I have baseboard radiators.  The problem with this little house and figuring this boiler out is its so well insulated I haven't really used the heat yet.  The boiler has only been heating hot water so far.  It was 60 degrees outside yesterday and down to 34 degrees this morning.  The two zones are set for 70 degrees and the heat never came on last night.  its been the same for the past three nights.  Hahaha.  Gotta get some cold weather to see what this thing will really do.  Maybe I should leave the windows open.


----------



## Gasifier (Oct 18, 2012)

Woodsrover said:


> The problem with this little house and figuring this boiler out is its so well insulated I haven't really used the heat yet.


 
How big a house are you heating with your Gun?


----------



## infinitymike (Oct 18, 2012)

Woodrover,

Can take a picture of the cycle timer and do you have a model number. 

I was actually thinking the same thing about the cycle timer overheating the unit and blowing off the pressure valve. 
Like I said I shut off at 190 and it can swing up to 200 and even 205. I'm not sure how cool it will get in 2 hours but if the timer kicked on it may overheat. I'm not sure what my T&P valve is rated for or if I can buy one rated for 220 or higher. 

But I asked this in te past and the WG guys say its not an issue.


----------



## Woodsrover (Oct 18, 2012)

Gasifier said:


> How big a house are you heating with your Gun?


 
1500 sq-ft built in 1991 so it's very well insulated and has good windows in it.  I joke that I can heat the whole place with a candle.  I used to heat the whole place with just a VC Vigilant in the basement and usually didn't fire it up until November 1st.


----------



## Woodsrover (Oct 18, 2012)

infinitymike said:


> Woodrover,
> 
> Can take a picture of the cycle timer and do you have a model number.
> 
> ...


 
Sure.  I won't be home until late tonight but I can let you know Friday morning.

(Dataset entries)

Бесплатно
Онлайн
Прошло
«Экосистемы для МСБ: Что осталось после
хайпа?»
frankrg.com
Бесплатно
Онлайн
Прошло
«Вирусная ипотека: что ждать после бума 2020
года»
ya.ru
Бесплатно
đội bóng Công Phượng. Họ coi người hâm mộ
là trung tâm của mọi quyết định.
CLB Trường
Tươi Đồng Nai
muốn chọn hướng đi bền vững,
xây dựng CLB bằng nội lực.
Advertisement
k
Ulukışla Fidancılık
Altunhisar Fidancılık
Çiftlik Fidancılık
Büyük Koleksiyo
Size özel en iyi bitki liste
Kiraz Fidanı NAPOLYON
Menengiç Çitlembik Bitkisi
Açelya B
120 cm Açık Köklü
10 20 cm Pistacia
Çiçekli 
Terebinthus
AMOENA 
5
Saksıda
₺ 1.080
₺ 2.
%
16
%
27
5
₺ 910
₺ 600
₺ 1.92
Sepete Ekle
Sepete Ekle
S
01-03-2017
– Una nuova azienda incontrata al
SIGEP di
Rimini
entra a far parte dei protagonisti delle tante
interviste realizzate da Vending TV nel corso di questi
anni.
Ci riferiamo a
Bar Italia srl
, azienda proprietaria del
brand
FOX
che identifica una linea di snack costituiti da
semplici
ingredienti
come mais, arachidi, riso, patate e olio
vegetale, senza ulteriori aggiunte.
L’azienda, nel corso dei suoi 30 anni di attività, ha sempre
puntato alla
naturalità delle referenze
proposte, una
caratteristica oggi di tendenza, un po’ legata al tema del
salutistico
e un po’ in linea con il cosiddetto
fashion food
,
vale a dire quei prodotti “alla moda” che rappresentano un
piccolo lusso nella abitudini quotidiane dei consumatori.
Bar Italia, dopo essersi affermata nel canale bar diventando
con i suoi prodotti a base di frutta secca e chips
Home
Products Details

> _What to work on_: Can you write down, word for word, everything in the boiler thread from "1500 sq-ft built" down to "until November 1st."?

> _Answer box_:
1500 sq-ft built in 1991 so it's very well insulated and has good windows in it.  I joke that I can heat the whole place with a candle.  I used to heat the whole place with just a VC Vigilant in the basement and usually didn't fire it up until November 1st.